When you have a function within another function, the chain rule comes into play in differentiation. It helps find the derivative of such composite functions. In simpler terms, if you have something like \( g(h(x)) \), you apply the derivative of the outer function \( g \) while keeping the inner function \( h(x) \) unchanged at first. Multiply this by the derivative of the inner function \( h'(x) \).
For example, in the exercise, we differentiate \([f(x)]^2\) as part of the function \(y=[f(x)]^{2}+2^{f(x)}\). Here, your "inner function" is \(f(x)\), which is kept as is before multiplying by its derivative \( f'(x) \) after using the power rule.

The power rule is one of the fundamental rules of differentiation. It states that the derivative of \( x^n \) is \( n \cdot x^{n-1} \). This rule simplifies the process of finding derivatives of power functions where exponents are constants.
In our specific example, we're dealing with \([f(x)]^2\). Applying the power rule here means taking the exponent \( 2 \) out front, leaving us with \( 2 \cdot f(x) \). Don't forget, we also need to multiply it by \( f'(x) \) due to the chain rule since \( f(x) \) is itself a function that needs differentiation. So the derivative of \([f(x)]^2\) becomes \( (2)f(x)f'(x) \).
This approach is quick and efficient, making differentiation of polynomials straightforward.

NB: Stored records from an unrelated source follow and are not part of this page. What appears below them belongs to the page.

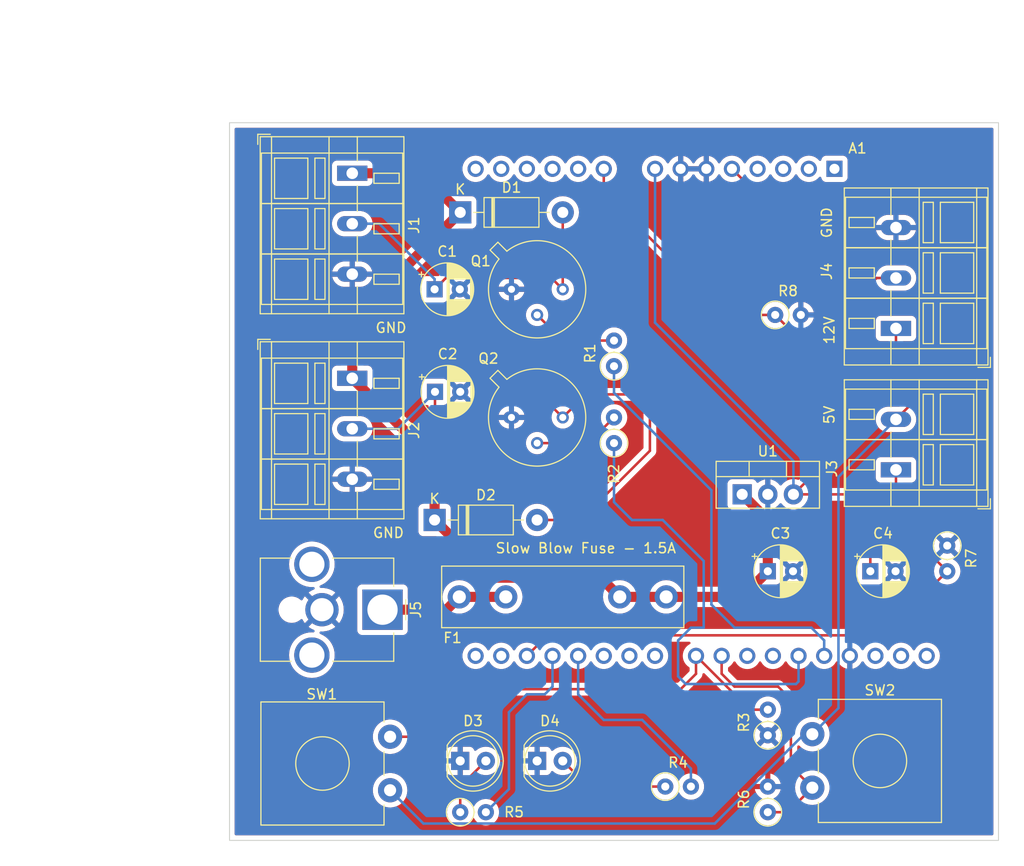
<source format=kicad_pcb>
(kicad_pcb (version 20211014) (generator pcbnew)

  (general
    (thickness 1.6)
  )

  (paper "A4")
  (layers
    (0 "F.Cu" signal)
    (31 "B.Cu" signal)
    (32 "B.Adhes" user "B.Adhesive")
    (33 "F.Adhes" user "F.Adhesive")
    (34 "B.Paste" user)
    (35 "F.Paste" user)
    (36 "B.SilkS" user "B.Silkscreen")
    (37 "F.SilkS" user "F.Silkscreen")
    (38 "B.Mask" user)
    (39 "F.Mask" user)
    (40 "Dwgs.User" user "User.Drawings")
    (41 "Cmts.User" user "User.Comments")
    (42 "Eco1.User" user "User.Eco1")
    (43 "Eco2.User" user "User.Eco2")
    (44 "Edge.Cuts" user)
    (45 "Margin" user)
    (46 "B.CrtYd" user "B.Courtyard")
    (47 "F.CrtYd" user "F.Courtyard")
    (48 "B.Fab" user)
    (49 "F.Fab" user)
    (50 "User.1" user)
    (51 "User.2" user)
    (52 "User.3" user)
    (53 "User.4" user)
    (54 "User.5" user)
    (55 "User.6" user)
    (56 "User.7" user)
    (57 "User.8" user)
    (58 "User.9" user)
  )

  (setup
    (stackup
      (layer "F.SilkS" (type "Top Silk Screen"))
      (layer "F.Paste" (type "Top Solder Paste"))
      (layer "F.Mask" (type "Top Solder Mask") (thickness 0.01))
      (layer "F.Cu" (type "copper") (thickness 0.035))
      (layer "dielectric 1" (type "core") (thickness 1.51) (material "FR4") (epsilon_r 4.5) (loss_tangent 0.02))
      (layer "B.Cu" (type "copper") (thickness 0.035))
      (layer "B.Mask" (type "Bottom Solder Mask") (thickness 0.01))
      (layer "B.Paste" (type "Bottom Solder Paste"))
      (layer "B.SilkS" (type "Bottom Silk Screen"))
      (copper_finish "None")
      (dielectric_constraints no)
    )
    (pad_to_mask_clearance 0)
    (pcbplotparams
      (layerselection 0x00010fc_ffffffff)
      (disableapertmacros false)
      (usegerberextensions false)
      (usegerberattributes true)
      (usegerberadvancedattributes true)
      (creategerberjobfile true)
      (svguseinch false)
      (svgprecision 6)
      (excludeedgelayer true)
      (plotframeref false)
      (viasonmask false)
      (mode 1)
      (useauxorigin false)
      (hpglpennumber 1)
      (hpglpenspeed 20)
      (hpglpendiameter 15.000000)
      (dxfpolygonmode true)
      (dxfimperialunits true)
      (dxfusepcbnewfont true)
      (psnegative false)
      (psa4output false)
      (plotreference true)
      (plotvalue true)
      (plotinvisibletext false)
      (sketchpadsonfab false)
      (subtractmaskfromsilk false)
      (outputformat 1)
      (mirror false)
      (drillshape 1)
      (scaleselection 1)
      (outputdirectory "")
    )
  )

  (net 0 "")
  (net 1 "unconnected-(A1-Pad1)")
  (net 2 "unconnected-(A1-Pad2)")
  (net 3 "unconnected-(A1-Pad3)")
  (net 4 "unconnected-(A1-Pad4)")
  (net 5 "unconnected-(A1-Pad30)")
  (net 6 "unconnected-(A1-Pad10)")
  (net 7 "unconnected-(A1-Pad11)")
  (net 8 "unconnected-(A1-Pad12)")
  (net 9 "unconnected-(A1-Pad13)")
  (net 10 "unconnected-(A1-Pad14)")
  (net 11 "Net-(A1-Pad17)")
  (net 12 "Net-(A1-Pad18)")
  (net 13 "Net-(A1-Pad19)")
  (net 14 "unconnected-(A1-Pad22)")
  (net 15 "Net-(A1-Pad23)")
  (net 16 "GND")
  (net 17 "unconnected-(A1-Pad25)")
  (net 18 "unconnected-(A1-Pad26)")
  (net 19 "+12V")
  (net 20 "Net-(A1-Pad28)")
  (net 21 "unconnected-(A1-Pad31)")
  (net 22 "unconnected-(A1-Pad32)")
  (net 23 "unconnected-(A1-Pad20)")
  (net 24 "Net-(C1-Pad1)")
  (net 25 "unconnected-(A1-Pad21)")
  (net 26 "Net-(A1-Pad24)")
  (net 27 "Net-(A1-Pad27)")
  (net 28 "Net-(Q1-Pad2)")
  (net 29 "+24V")
  (net 30 "Net-(Q2-Pad2)")
  (net 31 "unconnected-(A1-Pad15)")
  (net 32 "unconnected-(A1-Pad16)")
  (net 33 "Net-(D3-Pad2)")
  (net 34 "Net-(D4-Pad2)")
  (net 35 "Net-(C2-Pad1)")
  (net 36 "+5V")
  (net 37 "Net-(F1-Pad1)")
  (net 38 "Net-(J4-Pad2)")

  (footprint "Resistor_THT:R_Axial_DIN0207_L6.3mm_D2.5mm_P2.54mm_Vertical" (layer "F.Cu") (at 119.38 116.586))

  (footprint "TerminalBlock_WAGO:TerminalBlock_WAGO_236-102_1x02_P5.00mm_45Degree" (layer "F.Cu") (at 162.56 82.66 90))

  (footprint "Resistor_THT:R_Axial_DIN0207_L6.3mm_D2.5mm_P2.54mm_Vertical" (layer "F.Cu") (at 167.64 90.17 -90))

  (footprint "Resistor_THT:R_Axial_DIN0207_L6.3mm_D2.5mm_P2.54mm_Vertical" (layer "F.Cu") (at 134.62 72.39 90))

  (footprint "Package_TO_SOT_THT:TO-220-3_Vertical" (layer "F.Cu") (at 147.32 85.09))

  (footprint "Resistor_THT:R_Axial_DIN0207_L6.3mm_D2.5mm_P2.54mm_Vertical" (layer "F.Cu") (at 149.86 108.966 90))

  (footprint "Button_Switch_THT:SW_CW_GPTS203211B" (layer "F.Cu") (at 154.27 108.856))

  (footprint "TerminalBlock_WAGO:TerminalBlock_WAGO_236-103_1x03_P5.00mm_45Degree" (layer "F.Cu") (at 108.68 73.59 -90))

  (footprint "Resistor_THT:R_Axial_DIN0207_L6.3mm_D2.5mm_P2.54mm_Vertical" (layer "F.Cu") (at 139.7 114.046))

  (footprint "Button_Switch_THT:SW_CW_GPTS203211B" (layer "F.Cu") (at 112.43 114.41 180))

  (footprint "Diode_THT:D_DO-41_SOD81_P10.16mm_Horizontal" (layer "F.Cu") (at 116.84 87.63))

  (footprint "Capacitor_THT:CP_Radial_D5.0mm_P2.50mm" (layer "F.Cu") (at 160.02 92.71))

  (footprint "Package_TO_SOT_THT:TO-39-3" (layer "F.Cu") (at 124.46 64.77))

  (footprint "LED_THT:LED_D5.0mm" (layer "F.Cu") (at 127 111.506))

  (footprint "Capacitor_THT:CP_Radial_D5.0mm_P2.50mm" (layer "F.Cu") (at 149.86 92.71))

  (footprint "TerminalBlock_WAGO:TerminalBlock_WAGO_236-103_1x03_P5.00mm_45Degree" (layer "F.Cu") (at 162.56 68.65 90))

  (footprint "LED_THT:LED_D5.0mm" (layer "F.Cu") (at 119.38 111.506))

  (footprint "Capacitor_THT:CP_Radial_D5.0mm_P2.50mm" (layer "F.Cu") (at 116.84 64.77))

  (footprint "Fuse:Fuseholder_Littelfuse_100_series_5x20mm" (layer "F.Cu") (at 119.29 95.25))

  (footprint "Resistor_THT:R_Axial_DIN0207_L6.3mm_D2.5mm_P2.54mm_Vertical" (layer "F.Cu") (at 134.62 80.01 90))

  (footprint "TerminalBlock_WAGO:TerminalBlock_WAGO_236-103_1x03_P5.00mm_45Degree" (layer "F.Cu") (at 108.68 53.27 -90))

  (footprint "Connector_BarrelJack:BarrelJack_CUI_PJ-063AH_Horizontal_CircularHoles" (layer "F.Cu") (at 111.68 96.52 -90))

  (footprint "Diode_THT:D_DO-41_SOD81_P10.16mm_Horizontal" (layer "F.Cu") (at 119.38 57.15))

  (footprint "Package_TO_SOT_THT:TO-39-3" (layer "F.Cu") (at 124.46 77.47))

  (footprint "Resistor_THT:R_Axial_DIN0207_L6.3mm_D2.5mm_P2.54mm_Vertical" (layer "F.Cu") (at 149.86 116.586 90))

  (footprint "Resistor_THT:R_Axial_DIN0207_L6.3mm_D2.5mm_P2.54mm_Vertical" (layer "F.Cu") (at 150.593 67.31))

  (footprint "Capacitor_THT:CP_Radial_D5.0mm_P2.50mm" (layer "F.Cu") (at 116.88 74.93))

  (footprint "Module:Arduino_UNO_R3" (layer "B.Cu")
    (tedit 58AB60FC) (tstamp 63286bbb-78a3-4368-a50a-f6bf5f1653b0)
    (at 156.466 52.832 180)
    (descr "Arduino UNO R3, http://www.mouser.com/pdfdocs/Gravitech_Arduino_Nano3_0.pdf")
    (tags "Arduino UNO R3")
    (property "Sheetfile" "bathtub.kicad_sch")
    (property "Sheetname" "")
    (path "/37bbe582-de7b-4ae6-a1a1-121ad2e865ad")
    (attr through_hole)
    (fp_text reference "A1" (at -2.284 2.032) (layer "F.SilkS")
      (effects (font (size 1 1) (thickness 0.15)))
      (tstamp e07c4b69-e0b4-4217-9b28-38d44f166b31)
    )
    (fp_text value "Arduino_UNO_R3" (at 10.16 2.54) (layer "B.Fab")
      (effects (font (size 1 1) (thickness 0.15)) (justify mirror))
      (tstamp 83a363ef-2850-4113-853b-2966af02d72d)
    )
    (fp_text user "${REFERENCE}" (at -2.284 2.032) (layer "F.Fab")
      (effects (font (size 1 1) (thickness 0.15)))
      (tstamp 0a8dfc5c-35dc-4e44-a2bf-5968ebf90cca)
    )
    (pad "1" thru_hole rect (at 0 0 90) (size 1.6 1.6) (drill 1) (layers *.Cu *.Mask)
      (net 1 "unconnected-(A1-Pad1)") (pinfunction "NC") (pintype "no_connect") (tstamp e4184668-3bdd-4cb2-a053-4f3d5e57b541))
    (pad "2" thru_hole oval (at 2.54 0 90) (size 1.6 1.6) (drill 1) (layers *.Cu *.Mask)
      (net 2 "unconnected-(A1-Pad2)") (pinfunction "IOREF") (pintype "output") (tstamp ea745685-58a4-4364-a674-15381eadb187))
    (pad "3" thru_hole oval (at 5.08 0 90) (size 1.6 1.6) (drill 1) (layers *.Cu *.Mask)
      (net 3 "unconnected-(
... [645316 chars truncated]
</source>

Exponential functions, like \( a^{f(x)} \), have their own rule for differentiation. When differentiating such functions, the derivative is \( a^{f(x)} \cdot \ln(a) \cdot f'(x) \). This accounts for both the exponential nature and the change in the function \( f(x) \).
In our case, we differentiate \( 2^{f(x)} \). The base here is \( 2 \), which remains untouched aside from adding a natural log term as part of the derivative: \( \ln(2) \). Don’t forget to multiply by the derivative \( f'(x) \) of the exponent function \( f(x) \). Thus, \( 2^{f(x)} \) transforms into \( 2^{f(x)} \ln(2) f'(x) \) when differentiated.
Understanding this helps enormously with all kinds of real-world exponential growth or decay problems.

A function is differentiable at a point if it has a defined derivative there, meaning you can tweak one variable slightly and predict how another changes. This smoothness (having no sharp corners or jumps) is a core requirement for differentiation, ensuring mathematical tools like the chain rule work effectively.
For the function \( f(x) \) in our exercise, assuming it's differentiable means we can find its derivative \( f'(x) \). This assumption holds the base for using all our derivative rules effectively. When a function meets the criteria of being continuous and smooth enough, it tells us that we can use derivative operations across its domain, making life much easier when applying complex calculus operations like those we've done here.